Ibukun, Oluyomi and Ayodeji.

Ibukun, Oluyomi and Ayodeji.

The three co-founders ploughed money from Urbanbaze into the new business. More than $50,000, Oluyomi tells me.

Printivo is reminiscent of a rising trend the African technology ecosystem. Technology complementing and enabling existing offline business models or sometimes replacing them. And as if in mockery of the generally accepted startup logic that profit will typically come somewhere down the road, Printivo began to make profit from when it opened its doors for business last year. Oluyomi is cagey with the figures, but he says they grew 100 percent from quarter to quarter.

“Our first machines, first hires, first bikes…came from our personal purse. Subsequently, we were funded by our customers,” Oluyomi says. “At the end of the first month, all we had left in the bank was N100,000. All the money we made was ploughed back into the company.”

He makes a point of noting that his first customers came from Printivo’s launch post on TechCabal. He laughs when I ask about royalties.

Oluyomi believes that one of the early structural calls that has proved to be strategic for them was the decision to insist on collecting payment before making deliveries, even when POD (payment on delivery) was the prevailing wisdom of 2014, and largely still is.

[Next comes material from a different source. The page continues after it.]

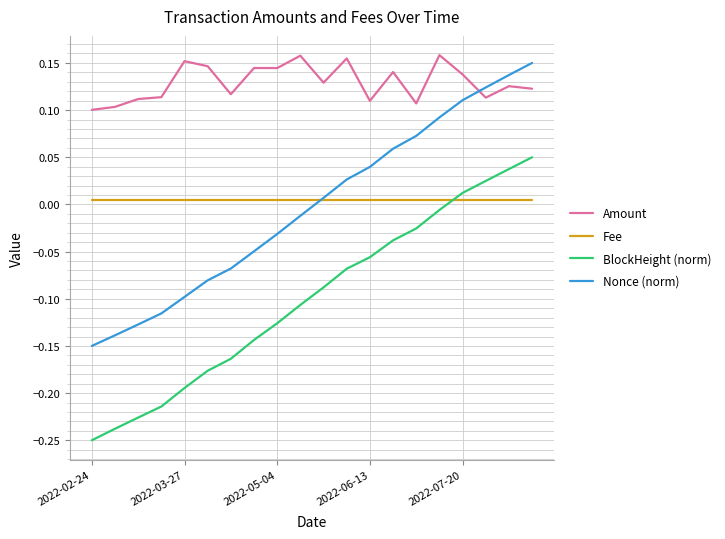

True or false: BlockHeight (norm) and Nonce (norm) intersect in this chart.

False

“We asked ourselves if we wanted to deliver value or just rack up figures” Oluyomi says. “We are in a mass customization business. Every product ordered on Printivo is unique. Whatever product is ordered cannot be sold to another customer. The trouble with payment on delivery was the return rate.”

Conversation on the harm or otherwise of payment on delivery on Nigerian ecommerce continues to swirl. The pro-POD camp argue that giving Nigerians the option to pay after they have received the goods is the easiest way to get past the inherent suspicion of ecommerce.

However, Printivo’s customers appear to have built faith in the startup. “We’ve added a trust layer to it. If for any reason you don’t like your order, Printivo is going to print another one. We are building trust in an organic way,” Oluyomi says.

There is competition. There are legacy (read “offline”) print shops to contend with, as well as Printmagic in Ikeja, and B2Edge just across the street that offer web-enabled print services similar to Printivo’s. Oluyomi thinks the market is nascent and can accommodate multiple players. “While we are not ignoring the competition, the customer is our number one focus”.

“Remember the broken window theory?” he asks as we head out the door, responding to my comment about the impeccable state of the machines. Malcolm Gladwell had written in Tipping Point about how little nigh-insignificant breakdowns in the system could balloon into chaos. It is the same thinking that is driving the maintenance of the machines and the office. “It affects the psyche,” he tells me, “if the machines are dirty, in a little time, it begins to cross over into the quality of our work. The operator won’t know when he begins to produce shoddy work, because his psyche is already clouded.”

I stop to look at the wall art behind the bullpen before stepping out the door. “I painted that,” Oluyomi tells me. It is the Printivo mascot – a puffy stick figure carrying a brown box – is painted against an abstract background. The National Theatre, a stretch of road, and a row of high rise buildings reminiscent of the Lagos Island.

“That’s Mr. Tivo,” he tells me, referring to the mascot. “People ask us when it is coming every time they send us print work. It delivers across Nigeria now, and soon all over Africa.” I make to ask him where in Africa they are extending their operations to next. I catch myself. He won’t tell. For strategic reasons, he’ll say. “I can only tell you, we are starting with the English speaking ones,” he says in response to the question I never asked.